MongoDB¶

MongoDB is a popular open-source NoSQL database known for its flexibility and scalability. Nilus supports MongoDB as a batch ingestion source, allowing users to efficiently move data into the DataOS Lakehouse or other supported destinations.

Nilus connects to MongoDB through DataOS Depot, which provides a managed, secure way to store and reuse connection configurations. In Depot:

The configuration uses the dataos:// URI scheme
Authentication and SSL/TLS are handled by the Depot service
Secrets and connection details are centrally managed

Prerequisites¶

The following are the requirements for enabling Batch Data Movement in MongoDB:

Database User Permissions¶

The connection user must have at least read privileges on the source collection:

{
  "role": "read",
  "db": "<database_name>",
  "collection": "<collection_name>"
}

Pre-created MongoDB Depot¶

A Depot must exist in DataOS with read-write access. To check the Depot, go to the Metis UI of the DataOS or use the following command:

dataos-ctl resource get -t depot -a

#Expected Output
NFO[0000] 🔍 get...                                     
INFO[0000] 🔍 get...complete 
|    NAME      | VERSION | TYPE  | STATUS | OWNER    |
| ------------ | ------- | ----- | ------ | -------- |
| mongodbdepot | v2alpha | depot | active | usertest |

If the Depot is not created, use the following manifest configuration template to create the MongoDB Depot:

MongoDB Depot Manifest

name: ${{depot-name}}
version: v2alpha
type: depot
tags:
    - ${{tag1}}
    - ${{tag2}}
layer: user
depot:
  type: mongodb                                 
  description: ${{description}}
  compute: ${{runnable-default}}
  mongodb:                                          
    subprotocol: ${{"mongodb+srv"}}
    nodes: ${{["clusterabc.ezlggfy.mongodb.net"]}}
  external: ${{true}}
  secrets:
    - name: ${{instance-secret-name}}-r
      allkeys: ${{true}}

    - name: ${{instance-secret-name}}-rw
      allkeys: ${{true}}

Info

Update variables such as name, owner, compute, layer, etc., and contact the DataOS Administrator or Operator to obtain the appropriate secret name.

Sample Workflow Config¶

name: nb-mdb-test-01
version: v1
type: workflow
tags:
    - workflow
    - nilus-batch
description: Nilus Batch Workflow Sample for MongoDB to S3 Lakehouse
workspace: research
workflow:
  dag:
    - name: nb-job-01
      spec:
        stack: nilus:1.0
        compute: runnable-default
        resources:
          requests:
            cpu: 100m
            memory: 128Mi
        logLevel: INFO
        stackSpec:
          source:
            address: dataos://mongodbdepot
            options:
              source-table: "retail.customer"
          sink:
            address: dataos://testinglh
            options:
              dest-table: mdb_retail.batch_customer_1
              incremental-strategy: replace
              aws_region: us-west-2

Info

Ensure that all placeholder values and required fields (e.g., connection addresses, slot names, and access credentials) are properly updated before applying the configuration to a DataOS workspace.

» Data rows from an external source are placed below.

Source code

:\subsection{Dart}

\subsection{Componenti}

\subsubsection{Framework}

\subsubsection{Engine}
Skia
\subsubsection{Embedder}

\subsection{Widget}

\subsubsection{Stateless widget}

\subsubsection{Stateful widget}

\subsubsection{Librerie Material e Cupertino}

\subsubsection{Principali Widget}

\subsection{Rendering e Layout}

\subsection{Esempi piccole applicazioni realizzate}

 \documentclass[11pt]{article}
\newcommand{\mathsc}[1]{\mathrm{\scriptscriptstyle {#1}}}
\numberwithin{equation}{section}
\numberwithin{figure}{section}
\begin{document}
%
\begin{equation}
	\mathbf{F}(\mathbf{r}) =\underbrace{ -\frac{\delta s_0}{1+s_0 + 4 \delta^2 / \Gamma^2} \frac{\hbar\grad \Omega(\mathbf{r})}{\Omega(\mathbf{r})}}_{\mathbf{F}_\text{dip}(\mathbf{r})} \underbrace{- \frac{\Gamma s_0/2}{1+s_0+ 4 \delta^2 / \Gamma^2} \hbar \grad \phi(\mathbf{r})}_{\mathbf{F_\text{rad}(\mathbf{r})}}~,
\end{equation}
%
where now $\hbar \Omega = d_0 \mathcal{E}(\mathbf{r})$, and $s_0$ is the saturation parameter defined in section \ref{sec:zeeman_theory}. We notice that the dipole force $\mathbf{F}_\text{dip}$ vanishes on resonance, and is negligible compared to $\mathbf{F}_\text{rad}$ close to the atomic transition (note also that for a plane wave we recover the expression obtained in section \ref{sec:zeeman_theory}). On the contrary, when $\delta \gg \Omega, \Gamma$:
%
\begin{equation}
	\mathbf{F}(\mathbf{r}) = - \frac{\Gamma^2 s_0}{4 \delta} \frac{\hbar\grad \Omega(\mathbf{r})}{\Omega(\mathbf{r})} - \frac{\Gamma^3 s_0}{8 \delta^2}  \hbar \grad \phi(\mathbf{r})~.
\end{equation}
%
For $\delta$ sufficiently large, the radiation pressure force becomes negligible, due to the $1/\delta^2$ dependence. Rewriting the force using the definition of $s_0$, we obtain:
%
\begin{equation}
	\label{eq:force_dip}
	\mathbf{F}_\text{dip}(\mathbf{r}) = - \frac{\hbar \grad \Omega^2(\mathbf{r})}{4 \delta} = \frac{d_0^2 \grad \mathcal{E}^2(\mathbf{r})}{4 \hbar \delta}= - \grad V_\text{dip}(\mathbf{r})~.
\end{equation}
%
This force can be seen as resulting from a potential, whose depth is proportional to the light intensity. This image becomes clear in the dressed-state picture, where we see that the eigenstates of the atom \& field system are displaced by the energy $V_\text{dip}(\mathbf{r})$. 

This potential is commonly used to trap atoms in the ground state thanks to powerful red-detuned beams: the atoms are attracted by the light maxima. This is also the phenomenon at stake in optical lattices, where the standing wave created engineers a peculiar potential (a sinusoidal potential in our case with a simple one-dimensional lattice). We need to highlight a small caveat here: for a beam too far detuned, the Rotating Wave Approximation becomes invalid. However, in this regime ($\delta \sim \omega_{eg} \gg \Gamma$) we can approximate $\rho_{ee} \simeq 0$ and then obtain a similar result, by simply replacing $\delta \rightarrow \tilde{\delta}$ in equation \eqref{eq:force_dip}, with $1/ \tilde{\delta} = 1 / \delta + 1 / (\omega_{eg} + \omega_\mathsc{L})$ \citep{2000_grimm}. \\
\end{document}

Deploy the manifest file using the following command:

dataos-ctl resource apply -f ${{path to the Nilus Workflow YAML}}

Supported Attribute Details¶

Nilus supports the following source options for MongoDB:

Option	Required	Description
`source-table`	Yes	Format: `database.collection` or `database.collection:[aggregation_pipeline]`
`filter_`	No	MongoDB filter document to apply
`projection`	No	Fields to include/exclude in the result
`chunk_size`	No	Number of documents to load in each batch (default: 10000)
`parallel`	No	Enable parallel loading (default: false)
`data_item_format`	No	Format for loaded data (`object` or `arrow`)
`incremental-key`	No	Field used for incremental batch ingestion
`interval-start`	No	Optional lower bound timestamp for incremental ingestion
`interval-end`	No	Optional upper bound timestamp for incremental ingestion

Info

Nilus supports incremental batch ingestion by using a field (e.g., updated_at) to identify new or updated documents.

Field must be indexed for performance
Field must be consistently present in documents

Batch ingestion can be driven by MongoDB aggregation pipelines, enabling complex transformations before loading.